Social Exclusion: a multi-dimensional and interrelated process through which groups in society become disenfranchised and marginalized by being shut out, fully or partially, from any social, economic, political, and cultural systems (Sandell 1998)
How do Museums contribute to social exclusion?
The above definition can be used to demonstrate how museums, situated within the “cultural system,” may be enmeshed in and contribute to the process of exclusion. Concrete examples of how museums might contribute to social exclusion include:
- promoting and affirming dominant values and beliefs (through collections, exhibitions, marketing, etc.) with little or no mention of minority/alternative views and lifestyles
- creating programming without consulting a wide range of communities on their needs and interests and operating with assumptions about what audiences want or value
- withholding interpretive authority, instead of finding ways for communities to participate in the interpretive process
- providing cultural spaces that encourage the comfort of dominant groups, making the museum environment inaccessible to groups of other experiences and abilities
- failing to evaluate services and programs by observing visitors, collecting feedback and listening to communities and their experiences
Why does social inclusion in museums matter?

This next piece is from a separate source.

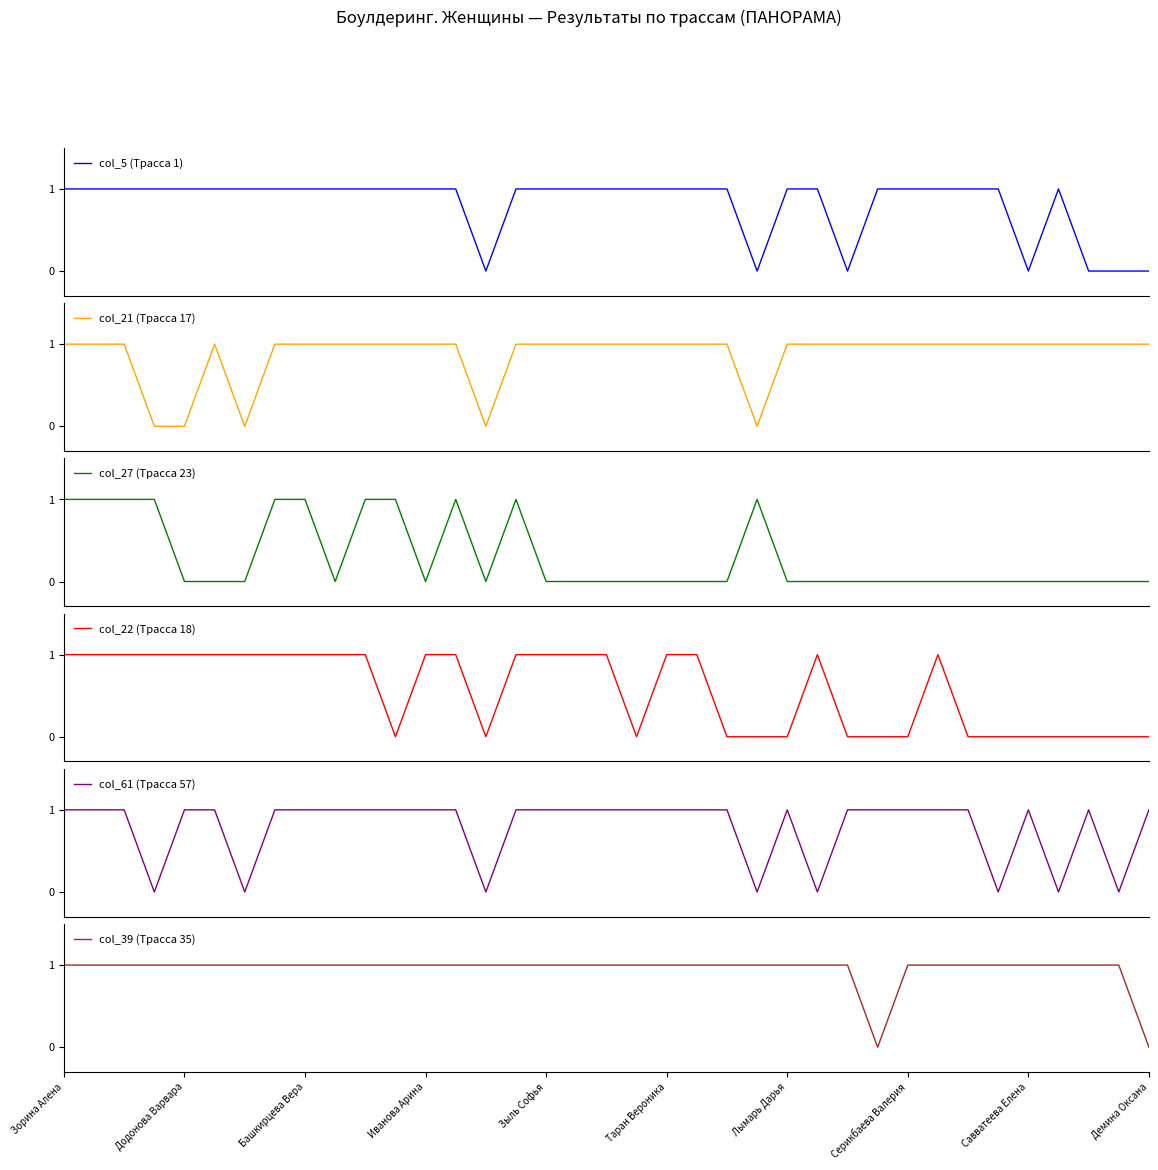

Rank the series by their maximum value, from lowest to highest.

col_5 (Трасса 1), col_21 (Трасса 17), col_27 (Трасса 23), col_22 (Трасса 18), col_61 (Трасса 57), col_39 (Трасса 35)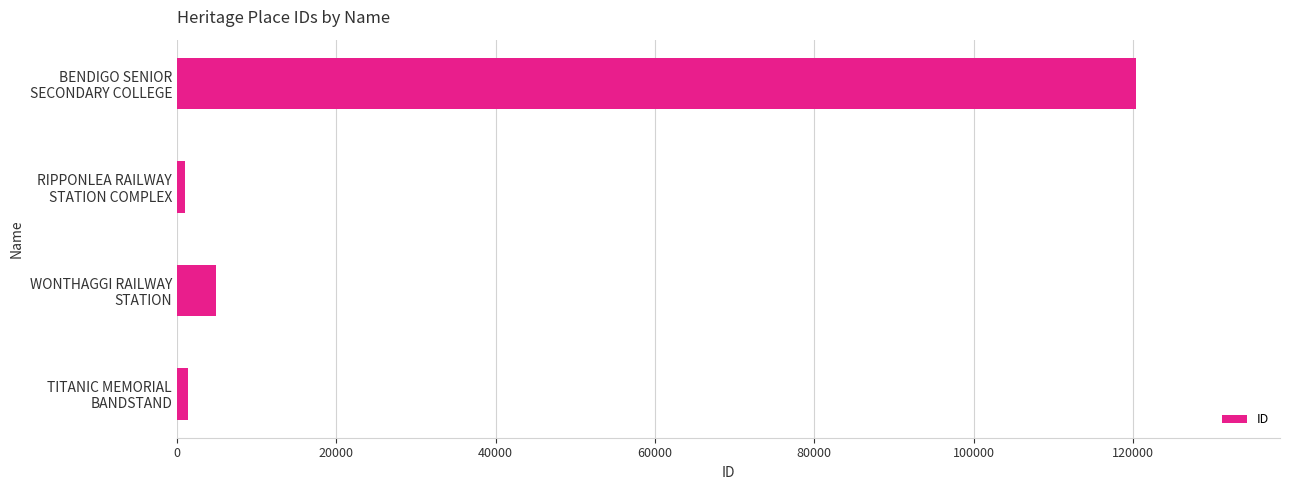

What is the sum of all values?

127627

Beyond the fact that we don’t want our work to contribute to social exclusion, we will highlight 2 main reasons why we think social inclusion in museums matters.
1. Engaging with museums and the arts can have positive impacts
Among many examples, this paper by Richard Sandell discusses how museums can positively impact individuals, communities, and society. Specifically:
- Individuals can experience enhanced self-esteem, confidence and creativity
- Communities can be supported in their self-determination and the development of their neighborhoods
- Society can be benefited by museums’ representation of inclusive communities in both collections and exhibitions, promotion of tolerance, and challenge of stereotypes
2. Changing communities = changing needs
Today, American society is undergoing considerable change. These changes include:
- Shifting demographic landscape:
- As discussed in this report by PolicyLink, the aging US population is around 80% white, while the younger generation is at least 50% of color as a result of last century’s immigration patterns.
- According to a report by The Center for the Future of Museums, 1 in 3 Americans is currently part of a “minority” group. It is projected that most of our country’s future population growth will come from the minority population. In fact, 4 U.S. States are already majority minority (Hawaii, Texas, New Mexico, and California).
- Aging population:
- Again, the report by The Center for the Future of Museums discusses how 1 in 8 Americans is now older than 65, becoming 1 in 5 by 2034
- Widening income disparities
- This report by The Legal Services of NJ Poverty Research Institute focuses on income inequality in New Jersey which has risen considerably over the last decades. As discussed in a research document by the Congressional Budget Office, this trend is reflected across the U.S. (see graph below).
- It is widely understood that income inequality in the US has risen over the last 30 years, but it is less agreed upon that this inequality causes negative social outcomes. However, a range of research concludes that areas experiencing greater income and wealth inequality consistently score higher via indexes of health and social problems.
Engaging with the arts, including museums, can yield important benefits. However, ensuring that all community members have the opportunity to access cultural resources via museums remains a challenge for institutions that have traditionally been exclusive. Yet, as organizations existing within changing communities, we believe that museums have an important role to play in shaping an inclusive society. Museums must respond to the changes in American society in order to remain relevant to new generational and community needs. We envision museums using their unique object-based resources and assets as safe civic spaces to respond to community needs, becoming increasingly relevant to diverse community members and supportive of their aspirations.
In fewer words, social inclusion in museums is necessary! It can benefit our communities and its members and ensures that museums remain relevant and survive.
Now that we have “set the stage” and framed our current perspectives, it’s time to give inclusive projects and research a new venue in which to take center stage!